Walnussmus abfüllen:
* Den Walnussmus in ein Gefäß abfüllen und luftdicht verschließen. Es passt z. B. perfekt in ein 500 g Honigglas.
* Notiz am Rande: Der beste Moment ist gekommen: nun werden die Reste im Mixerbehälter ausgeschleckt! :-)
* Walnussmus kühl und schattig im Schrank aufbewahren.
* Tipp: Nicht im Kühlschrank lagern, sonst wird der Walnussmus fest und schmeckt weniger aromatisch.
* Haltbarkeit: Selbst geöffnet hält der Walnussmus mehrere Monate, wahrscheinlich sogar länger, wenn er bis dahin nicht bereits weggenascht wurde. :-)
[/instructions]
[/recipe]

Expertenrat:
  • Die Röstzeit variiert je nach Ofen, Umluft an/aus, Position der Schiene, Alter der Walnüsse und Walnusssorte! Hier muss man experimentieren, bis man die richtige Einstellung raus hat.
  • Der Röstgrad ist entscheidend für das Endergebnis.
    Wurden die Walnüsse zu kurz geröstet, wird der Mus zu lasch im Geschmack – erkennt man daran, dass der Mus am Ende sehr hell ist.
    Wurden die Walnüsse zu lange geröstet, wird der Mus sehr trocken (lassen sich dann auch schlechter mixen) und bitter – erkennt man daran, dass der Mus am Ende sehr dunkel ist.
Tipps fürs Mixen:
  • Die Dauer fürs Mixen hängt stark ab von der zugefügten Menge Öl, von Alter und Röstgrad der Walnüsse, von der Art und Menge des Süßungsmittels (Honig ist hier besonders übel), und von der Qualität des Mixers (am besten ist ein Standmixer wie z. B. Vitamix oder Omniblend).
  • Es ist einfacher, die Nüsse nach und nach zu mixen statt alle auf einmal.
  • Beim Mixen muss die Walnussmasse anfangs mehrmals umgerührt oder wieder nach unten gedrückt werden, sonst entstehen Luftlöcher.
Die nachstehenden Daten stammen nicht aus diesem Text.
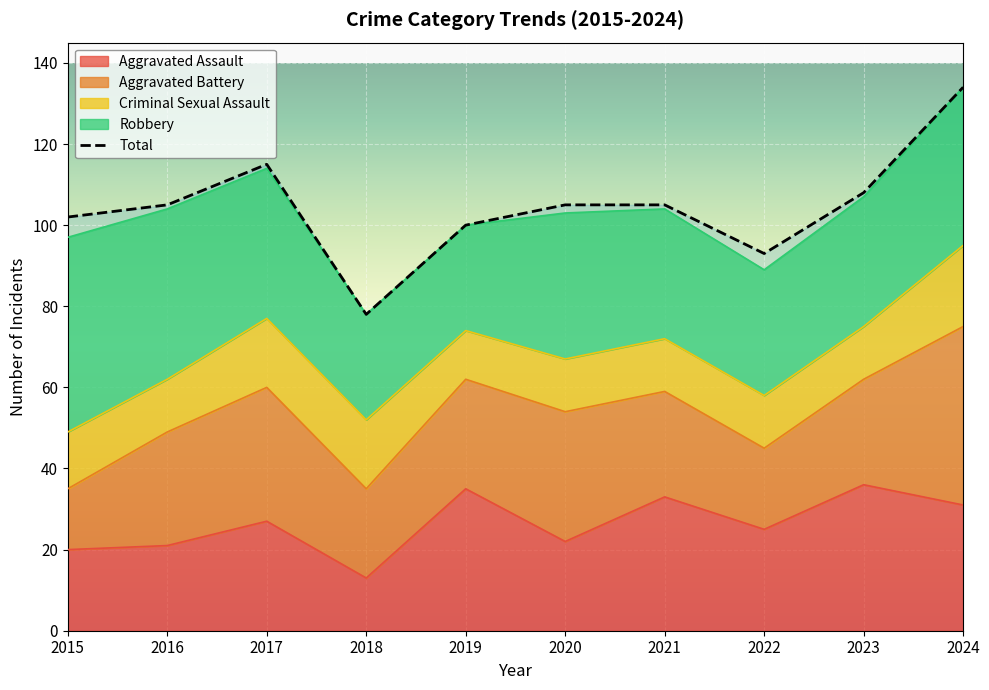

The Aggravated Battery series shows 32 at 2020. True or false?

True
Hierbei ist etwas Geduld erforderlich, bis es cremig wird.
  • Sollte die Walnussmasse partout nicht cremig werden, sollte man zusätzlich Öl hinzugeben. Besonders bei viel Honig oder bei trockenen Nüssen oder Nüssen mit brauner Schale benötigt man mehr Öl.
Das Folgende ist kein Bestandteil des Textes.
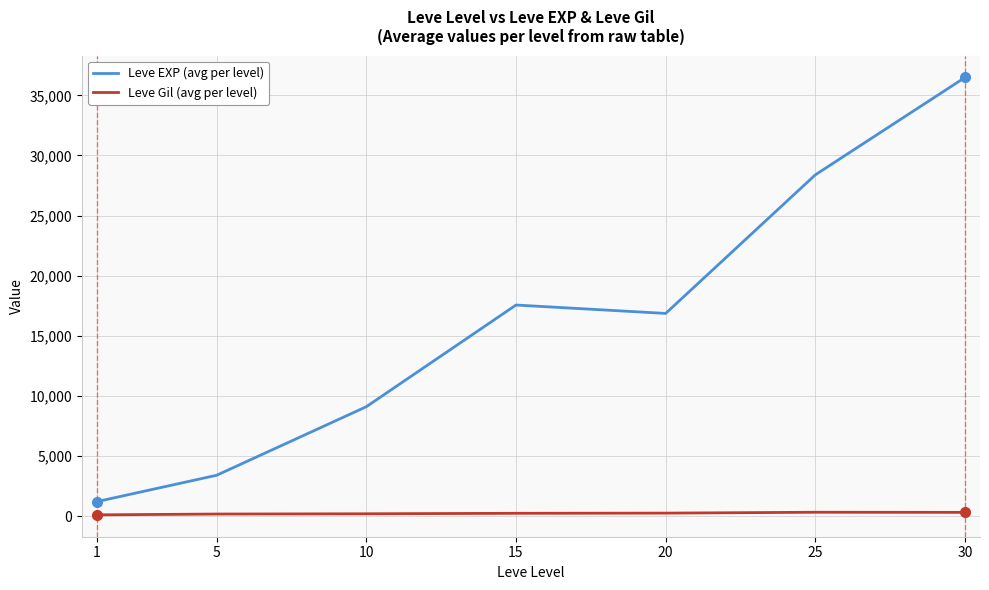

How many lines are shown in the chart?

2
  • Die Nüsse nicht zu stark durch Mixen erhitzen, so dass die Masse beinahe kocht, da sie sonst fest wird. Besser langsamer mixen.
  • Honig bindet die Masse sehr stark und erfordert längeres Mixen. Daher auf keinen Fall(!!!) Honig zu Beginn hinzugeben, weil es dann ewig dauert, bis die Nussmasse cremig wird.
  • Wenn der Mus dünnflüssig erscheint, wurde entweder zu lange gemixt oder zu viel Öl verwendet. In dem Fall müsste man wieder Nüsse rösten und diese anschließend solange im Mixer hinzugeben, bis die Konsistenz wieder fester wird. Anschließend wieder mit Salz und Honig abschmecken.
Warum die Walnüsse auskühlen lassen?
  1. Das Abschmecken von kalten Nüsse ist einfacher, weil die Nüsse nicht zu heiß sind und aromatischer schmecken.
  2. Wenn die Nüsse beim Mixen zu heiß werden, wird der Mus bröckelig und verliert seine Geschmeidigkeit. Das lässt sich dann nur durch Hinzugabe von Öl und Geduld reparieren.